**EXERCISE REQUIREMENTS**
A: Please extract the part of the FATE deployment guide starting at "This guide describes" and ending at "the offline images.".
B: Please extend the FATE deployment guide, picking up right after its final sentence.

====== TEXT SECTION

This guide describes the process of deploying FATE using Docker Compose.
The nodes (target nodes) to install FATE must meet the following requirements:
- A Linux host
- Docker: 18+
- Docker-Compose: 1.24+
- Network connection to Internet to pull container images from Docker Hub. If network connection to Internet is not available, consider to set up Harbor as a local registry or use offline images.
A Linux host can be used as a deployment machine to run installation scripts to deploy FATE onto target hosts.
First, on a Linux host, download KubeFATE from releases pages, unzip it into folder KubeFATE.
By default, the installation script pulls the images from Docker Hub during the deployment. If the target node is not connected to Internet, refer to the below section to set up a local registry such as Harbor and use the offline images.
If you have deployed other versions of FATE before, please delete and clean up before deploying the new version, Deleting the cluster.
Please refer to this guide to install Harbor as a local registry.

============
====== DATA

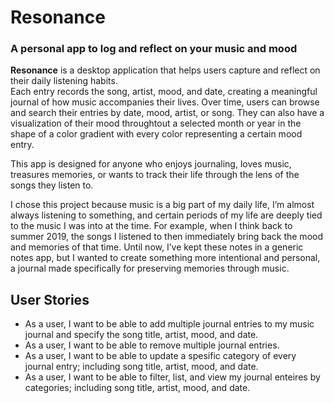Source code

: # Resonance
### A personal app to log and reflect on your music and mood

**Resonance** is a desktop application that helps users capture and reflect on their daily listening habits.  
Each entry records the song, artist, mood, and date, creating a meaningful journal of how music accompanies their lives. Over time, users can browse and search their entries by date, mood, artist, or song. They can also have a visualization of their mood throughtout a selected month or year in the shape of a color gradient with every color representing a certain mood entry.

This app is designed for anyone who enjoys journaling, loves music, treasures memories, or wants to track their life through the lens of the songs they listen to.

I chose this project because music is a big part of my daily life, I’m almost always listening to something, and certain periods of my life are deeply tied to the music I was into at the time. For example, when I think back to summer 2019, the songs I listened to then immediately bring back the mood and memories of that time. Until now, I’ve kept these notes in a generic notes app, but I wanted to create something more intentional and personal, a journal made specifically for preserving memories through music.


## User Stories

- As a user, I want to be able to add multiple journal entries to my music journal and specify the song title, artist, mood, and date.
- As a user, I want to be able to remove multiple journal entries.
- As a user, I want to be able to update a spesific category of every journal entry; including song title, artist, mood, and date.
- As a user, I want to be able to filter, list, and view my journal enteires by categories; including song title, artist, mood, and date.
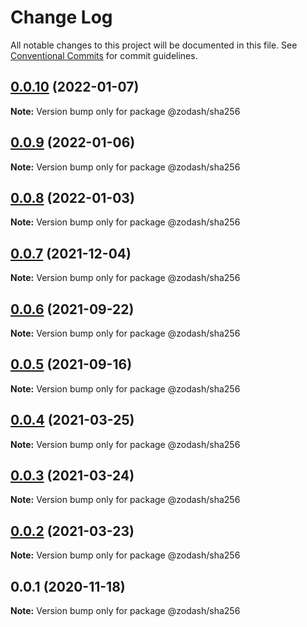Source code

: # Change Log

All notable changes to this project will be documented in this file.
See [Conventional Commits](https://conventionalcommits.org) for commit guidelines.

## [0.0.10](https://github.com/zcorky/zodash/compare/@zodash/sha256@0.0.9...@zodash/sha256@0.0.10) (2022-01-07)

**Note:** Version bump only for package @zodash/sha256





## [0.0.9](https://github.com/zcorky/zodash/compare/@zodash/sha256@0.0.8...@zodash/sha256@0.0.9) (2022-01-06)

**Note:** Version bump only for package @zodash/sha256





## [0.0.8](https://github.com/zcorky/zodash/compare/@zodash/sha256@0.0.7...@zodash/sha256@0.0.8) (2022-01-03)

**Note:** Version bump only for package @zodash/sha256





## [0.0.7](https://github.com/zcorky/zodash/compare/@zodash/sha256@0.0.6...@zodash/sha256@0.0.7) (2021-12-04)

**Note:** Version bump only for package @zodash/sha256





## [0.0.6](https://github.com/zcorky/zodash/compare/@zodash/sha256@0.0.5...@zodash/sha256@0.0.6) (2021-09-22)

**Note:** Version bump only for package @zodash/sha256





## [0.0.5](https://github.com/zcorky/zodash/compare/@zodash/sha256@0.0.4...@zodash/sha256@0.0.5) (2021-09-16)

**Note:** Version bump only for package @zodash/sha256





## [0.0.4](https://github.com/zcorky/zodash/compare/@zodash/sha256@0.0.3...@zodash/sha256@0.0.4) (2021-03-25)

**Note:** Version bump only for package @zodash/sha256





## [0.0.3](https://github.com/zcorky/zodash/compare/@zodash/sha256@0.0.2...@zodash/sha256@0.0.3) (2021-03-24)

**Note:** Version bump only for package @zodash/sha256





## [0.0.2](https://github.com/zcorky/zodash/compare/@zodash/sha256@0.0.1...@zodash/sha256@0.0.2) (2021-03-23)

**Note:** Version bump only for package @zodash/sha256





## 0.0.1 (2020-11-18)

**Note:** Version bump only for package @zodash/sha256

============

**ANSWERS BELOW**
A:
This guide describes the process of deploying FATE using Docker Compose.
The nodes (target nodes) to install FATE must meet the following requirements:
- A Linux host
- Docker: 18+
- Docker-Compose: 1.24+
- Network connection to Internet to pull container images from Docker Hub. If network connection to Internet is not available, consider to set up Harbor as a local registry or use offline images.
A Linux host can be used as a deployment machine to run installation scripts to deploy FATE onto target hosts.
First, on a Linux host, download KubeFATE from releases pages, unzip it into folder KubeFATE.
By default, the installation script pulls the images from Docker Hub during the deployment. If the target node is not connected to Internet, refer to the below section to set up a local registry such as Harbor and use the offline images.

B:
After setting up a Harbor registry, update the setting in the .env
file. Change RegistryURI
to the hostname or IP address of the Harbor instance. This setting lets the installation script use a local registry instead of Docker Hub.
In the below example, 192.168.10.1
is the IP address of Harbor.
$ cd KubeFATE/
$ vi .env
...
RegistryURI=192.168.10.1/federatedai
...
NOTE: For Chinese user who has difficulty to access docker hub, you can set RegistryURI
to hub.c.163.com
to use the mirror of the registry within China.
There are usually multiple parties participating a federated training. Each party should install FATE using a set of configuration files and scripts.
The following steps illustrate how to generate necessary configuration files and deploy two parties on different hosts.
Before deploying the FATE system, multiple parties should be defined in the configuration file: docker-deploy/parties.conf
.
In the following sample of docker-deploy/parties.conf
, two parities are specified by id as 10000
and 9999
. Their cluster are going to be deployed on hosts with IP addresses of 192.168.7.1 and 192.168.7.2. By default, to save time for downloading images, KubeFATE will use images without neural network dependencies, set the enabled_nn
to true
in "parties.conf" if neural network workflow is required.
user=fate
dir=/data/projects/fate
party_list=(10000 9999)
party_ip_list=(192.168.7.1 192.168.7.2)
serving_ip_list=(192.168.7.1 192.168.7.2)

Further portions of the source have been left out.